___ Source ___

OREANDA-NEWS. March 10, 2015. Fitch Ratings has assigned an 'A-' rating to PPG Industries, Inc.'s (NYSE: PPG) proposed offering of Eur1 billion aggregate amount of senior unsecured notes. The offering is expected to be comprised of Eur500 million of 7-year notes and Eur500 million of 12-year notes. These issues will be ranked on pari passu with all other senior unsecured debt. Proceeds from the notes offering will be used to fund Eur300 million notes maturing in June 2015, to repay borrowings under its commercial paper (CP) program, and for general corporate purposes.

The Rating Outlook is Stable. A complete list of ratings follows at the end of this release.

KEY RATING DRIVERS

The ratings for PPG reflect a geographically well-balanced company with a heightened focus on its coatings businesses, leading market positions in all of its coatings end-markets, consistent robust earnings, and excellent free cash flow (FCF) generation. Risk factors include the cyclicality of most of PPG's end-markets, aggressive growth strategy, and the company's exposure to asbestos litigation.

The Stable Outlook reflects PPG's strong liquidity position, management's consistent and disciplined capital allocation strategy, and Fitch's expectation of a moderate improvement in most of PPG's end-markets in 2015.

COMEX ACQUISITION AND RATIONALE

In November 2014, PPG finalized the acquisition of Consorcio Comex S.A. de C.V. (Comex) for \\$1.98 billion, net of cash acquired of \\$69 million. PPG also repaid \\$280 million of third-party debt assumed in the acquisition.

Founded in 1952, Comex is a privately held architectural and industrial coatings company headquartered in Mexico City, Mexico. The company manufactures coatings and related products in Mexico and sells them in Mexico and Central America through approximately 3,700 stores that are independently owned and operated by more than 700 concessionaires (independent dealers). Comex also sells its products through regional retailers, wholesalers and direct sales customers. The company has approximately 3,900 employees, eight manufacturing facilities and six distribution centers, and had sales of approximately \\$1 billion in 2013.

Fitch views this transaction as strategically positive for PPG. The acquisition adds a leading architectural coatings business in Mexico and Central America, a region where PPG has limited architectural coatings presence. Additionally, the Comex operation enables PPG to expand its industrial coatings business in the region. The acquisition is also consistent with PPG's stated strategy of expanding its global coatings portfolio.

Over the past decade, PPG has revamped its business portfolio to achieve faster growth, less cyclical growth, and lower capital intensity. The acquisition of SigmaKalon in 2008, divestiture of the commodity chemicals business in early 2013, acquisition of the North American architectural coatings business of Akzo Nobel N.V. Amsterdam in April 2013, divestiture of its 51% interest in the Transitions Optical joint venture to Essilor International, and the acquisition of Comex further reflect PPG's transformation into primarily a coatings company.

The rating incorporates Fitch's expectation that PPG's credit metrics will remain relatively stable following the acquisition. PPG funded the acquisition primarily using cash and short-term investments and some short-term borrowings. PPG's leverage as measured by debt-to-EBITDA settled at 1.7x at year-end 2014 compared with 1.4x at the conclusion of 2013.

___ Excerpted records ___

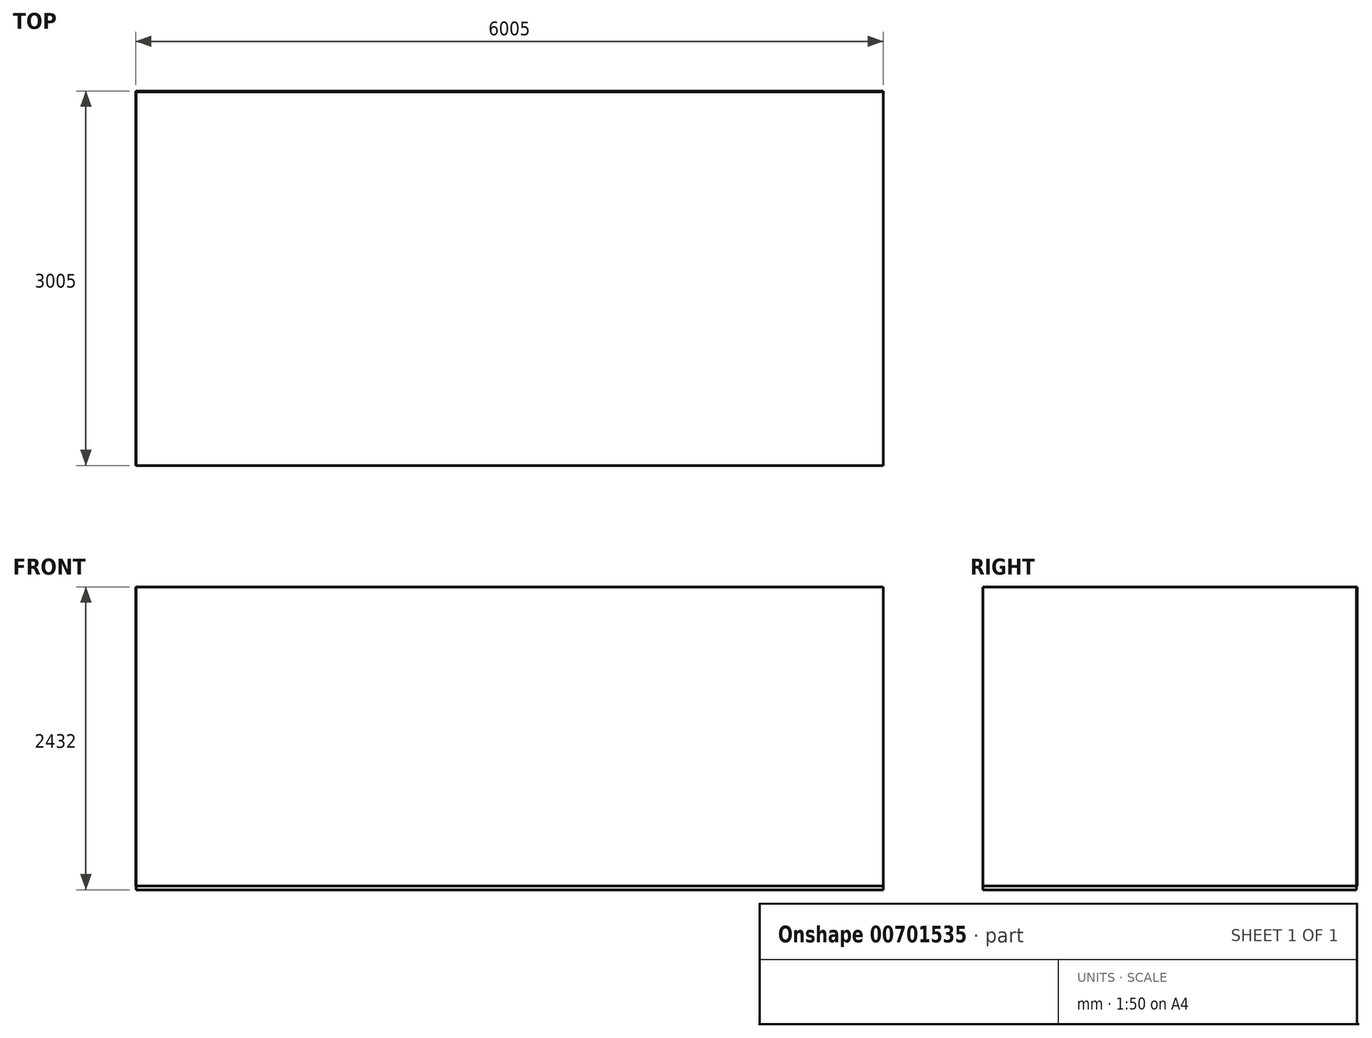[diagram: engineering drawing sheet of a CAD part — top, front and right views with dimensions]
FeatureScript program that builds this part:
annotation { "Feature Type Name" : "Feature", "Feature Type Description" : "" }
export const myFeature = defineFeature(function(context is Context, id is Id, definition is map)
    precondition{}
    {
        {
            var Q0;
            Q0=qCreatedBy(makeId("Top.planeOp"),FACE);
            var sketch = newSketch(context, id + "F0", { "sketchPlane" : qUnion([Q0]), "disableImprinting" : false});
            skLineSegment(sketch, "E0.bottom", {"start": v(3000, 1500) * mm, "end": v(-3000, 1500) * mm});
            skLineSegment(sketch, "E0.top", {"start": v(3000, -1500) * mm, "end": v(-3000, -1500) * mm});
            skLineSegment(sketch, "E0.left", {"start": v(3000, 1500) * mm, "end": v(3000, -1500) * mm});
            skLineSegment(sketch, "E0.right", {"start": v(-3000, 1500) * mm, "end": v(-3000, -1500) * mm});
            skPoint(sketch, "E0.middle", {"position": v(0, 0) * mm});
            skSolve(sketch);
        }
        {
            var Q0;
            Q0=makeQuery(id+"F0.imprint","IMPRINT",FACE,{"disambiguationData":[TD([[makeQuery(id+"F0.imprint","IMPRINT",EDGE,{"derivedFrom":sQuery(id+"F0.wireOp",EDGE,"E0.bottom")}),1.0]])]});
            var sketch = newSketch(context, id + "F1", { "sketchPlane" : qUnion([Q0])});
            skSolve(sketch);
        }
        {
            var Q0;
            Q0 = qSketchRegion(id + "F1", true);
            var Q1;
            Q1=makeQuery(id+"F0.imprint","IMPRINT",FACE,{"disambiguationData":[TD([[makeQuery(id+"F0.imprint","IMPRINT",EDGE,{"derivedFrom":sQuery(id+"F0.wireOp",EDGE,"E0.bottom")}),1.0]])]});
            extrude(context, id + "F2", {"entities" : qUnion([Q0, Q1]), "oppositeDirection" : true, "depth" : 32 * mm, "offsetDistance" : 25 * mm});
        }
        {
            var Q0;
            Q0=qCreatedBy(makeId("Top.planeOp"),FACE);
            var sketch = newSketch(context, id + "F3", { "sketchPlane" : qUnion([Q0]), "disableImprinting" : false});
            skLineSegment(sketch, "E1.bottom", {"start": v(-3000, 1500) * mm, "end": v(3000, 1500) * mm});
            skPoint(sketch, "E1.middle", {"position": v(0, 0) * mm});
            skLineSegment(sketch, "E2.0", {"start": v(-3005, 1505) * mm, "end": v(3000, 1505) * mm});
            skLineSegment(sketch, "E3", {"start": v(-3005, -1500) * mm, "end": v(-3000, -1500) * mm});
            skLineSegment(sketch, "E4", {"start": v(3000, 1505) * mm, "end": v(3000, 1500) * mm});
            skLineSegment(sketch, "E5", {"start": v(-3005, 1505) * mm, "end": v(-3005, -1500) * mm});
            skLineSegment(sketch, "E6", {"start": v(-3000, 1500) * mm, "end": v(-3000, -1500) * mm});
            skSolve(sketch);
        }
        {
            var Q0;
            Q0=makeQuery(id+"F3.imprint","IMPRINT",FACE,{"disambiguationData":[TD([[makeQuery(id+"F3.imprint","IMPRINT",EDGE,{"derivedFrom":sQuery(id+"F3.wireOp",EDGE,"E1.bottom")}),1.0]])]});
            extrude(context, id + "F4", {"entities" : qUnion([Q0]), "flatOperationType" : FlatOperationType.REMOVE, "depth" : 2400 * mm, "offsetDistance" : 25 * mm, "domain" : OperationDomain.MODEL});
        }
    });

___
___ Excerpted records ___

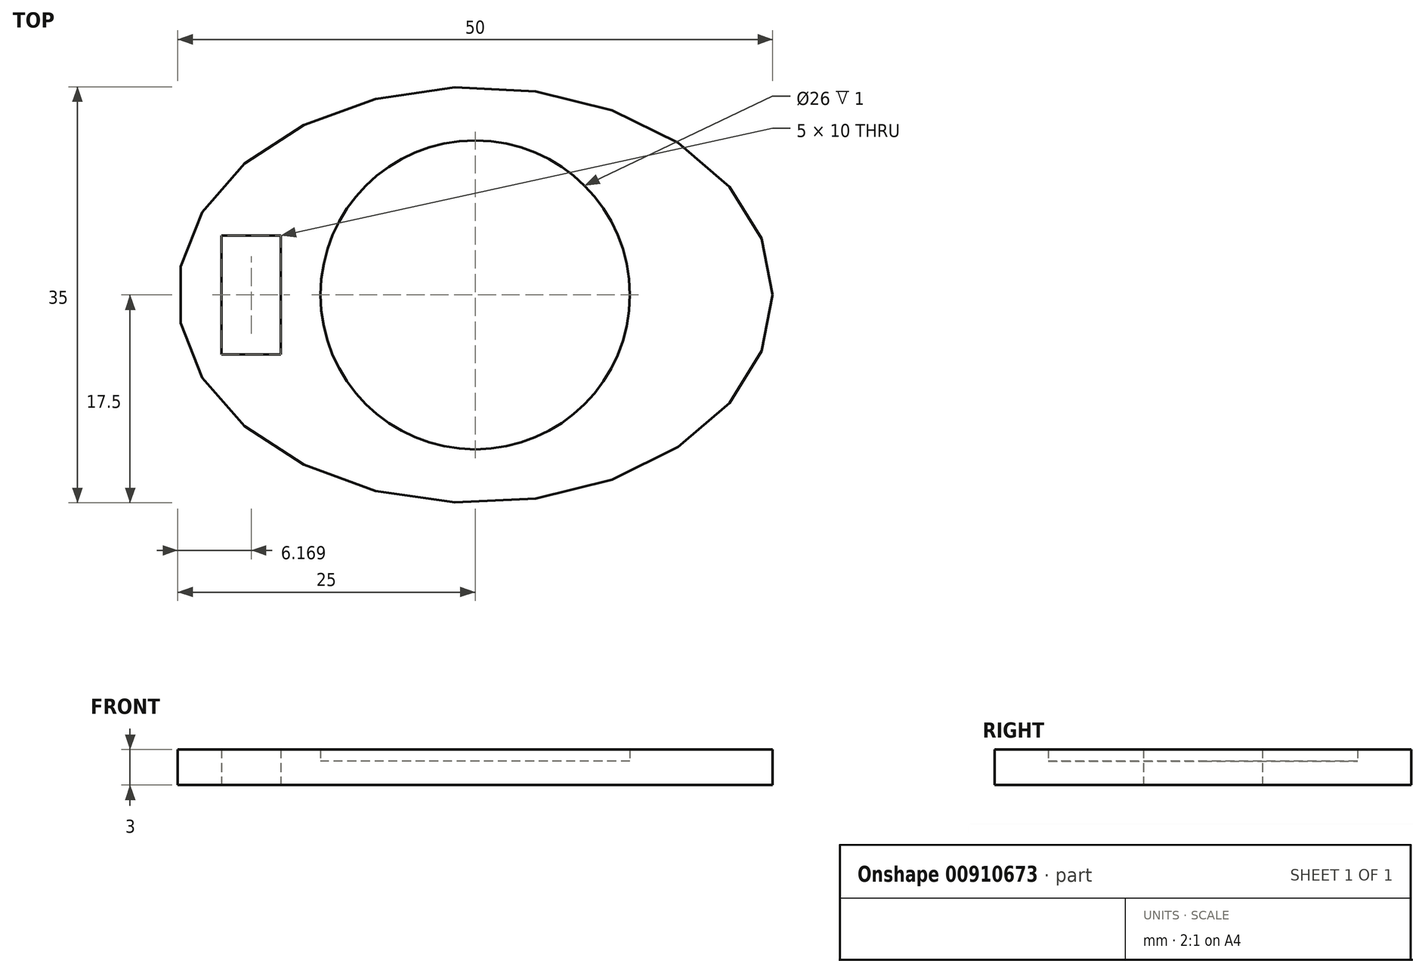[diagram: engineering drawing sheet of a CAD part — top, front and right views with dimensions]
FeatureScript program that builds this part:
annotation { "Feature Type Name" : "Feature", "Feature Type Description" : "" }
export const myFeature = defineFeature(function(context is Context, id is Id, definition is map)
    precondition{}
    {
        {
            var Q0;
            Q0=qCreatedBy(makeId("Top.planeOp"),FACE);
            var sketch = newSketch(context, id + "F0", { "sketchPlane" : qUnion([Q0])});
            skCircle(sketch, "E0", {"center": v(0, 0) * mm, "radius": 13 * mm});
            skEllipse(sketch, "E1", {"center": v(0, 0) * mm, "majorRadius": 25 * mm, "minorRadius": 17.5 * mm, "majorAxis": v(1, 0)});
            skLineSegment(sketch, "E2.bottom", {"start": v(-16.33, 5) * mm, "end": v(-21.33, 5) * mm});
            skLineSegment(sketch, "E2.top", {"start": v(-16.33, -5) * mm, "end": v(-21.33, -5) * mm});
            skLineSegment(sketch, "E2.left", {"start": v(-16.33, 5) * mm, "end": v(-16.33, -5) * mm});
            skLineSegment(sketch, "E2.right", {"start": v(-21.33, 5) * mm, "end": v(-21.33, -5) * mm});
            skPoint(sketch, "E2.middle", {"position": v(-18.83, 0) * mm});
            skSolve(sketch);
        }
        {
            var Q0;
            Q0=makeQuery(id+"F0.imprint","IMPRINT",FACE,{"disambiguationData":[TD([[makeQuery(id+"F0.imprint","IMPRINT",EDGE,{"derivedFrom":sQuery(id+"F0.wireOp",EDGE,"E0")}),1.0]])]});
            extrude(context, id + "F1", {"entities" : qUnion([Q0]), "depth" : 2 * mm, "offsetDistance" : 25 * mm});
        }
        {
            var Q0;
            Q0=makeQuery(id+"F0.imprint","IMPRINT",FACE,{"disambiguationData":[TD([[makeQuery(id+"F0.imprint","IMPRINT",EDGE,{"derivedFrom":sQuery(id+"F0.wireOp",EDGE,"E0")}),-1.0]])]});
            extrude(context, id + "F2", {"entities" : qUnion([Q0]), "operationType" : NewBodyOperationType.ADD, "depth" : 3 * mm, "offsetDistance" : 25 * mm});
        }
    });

___

◆ **Challenges**:
1 - List every acquisition and divestiture that the Fitch release on PPG names as part of PPG's shift toward being primarily a coatings company.
2 - Please copy word for word the part of the Fitch release on PPG that opens with the words containing "COMEX ACQUISITION AND" and closes with "in the acquisition.".
3 - Carry on the Fitch release on PPG's ratings from the point where it stops.
The design file records have no connection to the Fitch release on PPG.

◆ **Expected results**:
1 -
- Acquisition of SigmaKalon in 2008
- Divestiture of the commodity chemicals business in early 2013
- Acquisition of the North American architectural coatings business of Akzo Nobel N.V. Amsterdam in April 2013
- Divestiture of its 51% interest in the Transitions Optical joint venture to Essilor International
- Acquisition of Comex

2 -
COMEX ACQUISITION AND RATIONALE

In November 2014, PPG finalized the acquisition of Consorcio Comex S.A. de C.V. (Comex) for \\$1.98 billion, net of cash acquired of \\$69 million. PPG also repaid \\$280 million of third-party debt assumed in the acquisition.

3 -
CREDIT METRICS

Leverage at the end of 2014 was 1.7x compared with 1.4x at year-end 2013. Funds from operations (FFO) adjusted leverage settled at 3.3x at the conclusion of 2014 compared with 3x at the end of 2013. EBITDA-to-interest was 11.8x during 2014 compared with 11.5x during 2013. Fitch expects debt-to-EBITDA will settle at or below 1.5x while FFO adjusted leverage will be roughly 3x at year-end 2015 and that interest coverage will be above 12x during 2015.

SOLID LIQUIDITY AND FREE CASH FLOW GENERATION

As of Dec. 31, 2014, the company had \\$686 million of unrestricted cash, \\$497 million of short-term investments and \\$935 million of CP borrowings that are supported by its \\$1.5 billion revolving credit facility.

In December 2014, PPG completed a debt refinancing which included the redemption and tender offer of about \\$1.48 billion of senior notes and debentures. Total cash consideration for the redemptions and tender offers were \\$1.7 billion, which included \\$222 million of make-whole premiums. These transactions were funded with approximately \\$1.2 billion of new debt and cash on hand, including the issuance of: \\$300 million of 2.3% senior notes due 2019; Eur500 million three-year bank term loan; Eur80 million of 2.5% senior notes due 2029; Eur120 million 3% senior notes due 2044.

PPG's debt maturities are well-laddered, with roughly \\$366 million coming due in 2015, \\$253 million in 2016, \\$608 million in 2017 and \\$127 million in 2018.

PPG also generates strong free cash flow (FCF). In 2014, the company generated \\$580 million of FCF, compared with \\$841 million during 2013, \\$1.02 billion during 2012 and \\$691 million during 2011. Fitch expects FCF will represent approximately 4.5%-5.5% of sales in 2015 and 2016.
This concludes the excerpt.